[REQUIRED TASKS]
[A] Answer these questions about the ClickHouse forum post:
(i) What type of join does the poster say cannot be used, and why?
(ii) Which function is used inside the group by query to pick the left and right values?
(iii) What engine is the test_raw table created with?
[B] Write out the ClickHouse forum post from "I cant use full" up to and including "and right duplicates?".
[C] Rewrite the paragraph of the ClickHouse forum post that begins "I need to join two datasets" in fewer words, keeping its main facts.

[DOCUMENT EXCERPT]
-------
Search code examples
clickhouse

Join two datasets with key duplicates one by one


I need to join two datasets from e.g. left and right source to match values by some keys. Datasets can contain duplicates:

┌─key─┬─value──┬─source──┐
│ 1   │ val1   │ left    │
│ 1   │ val1   │ left    │   << duplicate from left source
│ 1   │ val1   │ left    │   << another duplicate from left source
│ 1   │ val1   │ right   │
│ 1   │ val1   │ right   │   << duplicate from right source
│ 2   │ val2   │ left    │
│ 2   │ val3   │ right   │
└─────┴────────┴─-----───┘

I cant use full join, it gives cartesian products of all duplicates.
I am trying to use group by instead:

select
  `key`,
  anyIf(value, source = 'left') as left_value,
  anyIf(value, source = 'right') as right_value
from test_raw
group by key;

It works good, but is there any way to match left and right duplicates?
Expected result:

┌─key─┬─left_value─┬─right_value─┐
│ 1   │ val1       │ val1        │
│ 1   │ val1       │ val1        │   
│ 1   │ val1       │             │   
│ 2   │ val2       │ val3        │
└─────┴────────────┴─────────────┘

Scripts to reproduce:

create table test_raw
(`key` Int64,`value` String,`source` String)
ENGINE = Memory;

insert into test_raw (`key`,`value`,`source`)
-------
[DATA LISTING]
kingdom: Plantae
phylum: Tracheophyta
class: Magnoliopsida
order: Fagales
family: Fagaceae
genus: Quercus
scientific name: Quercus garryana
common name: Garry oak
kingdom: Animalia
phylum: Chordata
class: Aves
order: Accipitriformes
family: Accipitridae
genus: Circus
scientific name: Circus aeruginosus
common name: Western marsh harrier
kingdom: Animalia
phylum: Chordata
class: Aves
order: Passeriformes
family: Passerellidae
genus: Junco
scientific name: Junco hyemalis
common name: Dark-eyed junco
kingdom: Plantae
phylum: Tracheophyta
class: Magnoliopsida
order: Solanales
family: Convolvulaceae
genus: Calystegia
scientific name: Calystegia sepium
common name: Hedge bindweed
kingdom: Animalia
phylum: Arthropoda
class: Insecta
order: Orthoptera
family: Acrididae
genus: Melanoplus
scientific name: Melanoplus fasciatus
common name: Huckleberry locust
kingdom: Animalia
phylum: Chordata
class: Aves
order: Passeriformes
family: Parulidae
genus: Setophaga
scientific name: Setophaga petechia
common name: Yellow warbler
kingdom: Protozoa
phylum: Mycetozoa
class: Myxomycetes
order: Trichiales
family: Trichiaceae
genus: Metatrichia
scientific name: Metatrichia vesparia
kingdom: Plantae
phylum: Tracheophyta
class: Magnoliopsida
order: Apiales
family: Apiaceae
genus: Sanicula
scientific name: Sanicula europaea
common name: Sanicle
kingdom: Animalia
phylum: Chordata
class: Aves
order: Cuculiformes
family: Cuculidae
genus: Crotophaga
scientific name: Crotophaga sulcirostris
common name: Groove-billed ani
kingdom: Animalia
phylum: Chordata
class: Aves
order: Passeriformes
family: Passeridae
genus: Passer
-------
[ANSWERS IN ORDER]
[A]
(i) A full join, because it gives cartesian products of all duplicates.
(ii) anyIf.
(iii) Memory.

[B]
I cant use full join, it gives cartesian products of all duplicates.
I am trying to use group by instead:

select
  `key`,
  anyIf(value, source = 'left') as left_value,
  anyIf(value, source = 'right') as right_value
from test_raw
group by key;

It works good, but is there any way to match left and right duplicates?

[C] Two datasets, from a left and a right source, must be joined by key to match values, and both may contain duplicates.